WHAT IS EXPECTED.
Each of the lines from the one that contains "ring pip: (70, 137)" to the end of the entries below should be output exactly.

Joint position lists.
=== Begin Enclosure ===

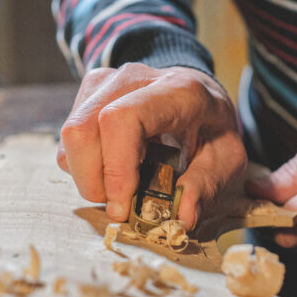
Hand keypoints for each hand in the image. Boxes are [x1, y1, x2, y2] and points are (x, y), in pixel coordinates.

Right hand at [57, 63, 245, 228]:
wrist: (196, 92)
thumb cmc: (210, 127)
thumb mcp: (228, 158)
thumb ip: (207, 185)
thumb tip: (181, 217)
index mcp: (177, 91)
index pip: (122, 120)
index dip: (114, 168)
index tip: (121, 207)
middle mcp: (134, 78)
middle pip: (83, 130)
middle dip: (93, 182)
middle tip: (121, 204)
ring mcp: (105, 82)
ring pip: (70, 137)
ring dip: (87, 177)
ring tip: (120, 186)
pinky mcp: (88, 93)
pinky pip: (68, 140)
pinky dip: (83, 167)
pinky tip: (112, 168)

=== End Enclosure ===

EXERCISE OUTPUT.
ring pip: (70, 137)
ring dip: (87, 177)
ring tip: (120, 186)
pinky mcp: (88, 93)
pinky pip: (68, 140)
pinky dip: (83, 167)
pinky tip: (112, 168)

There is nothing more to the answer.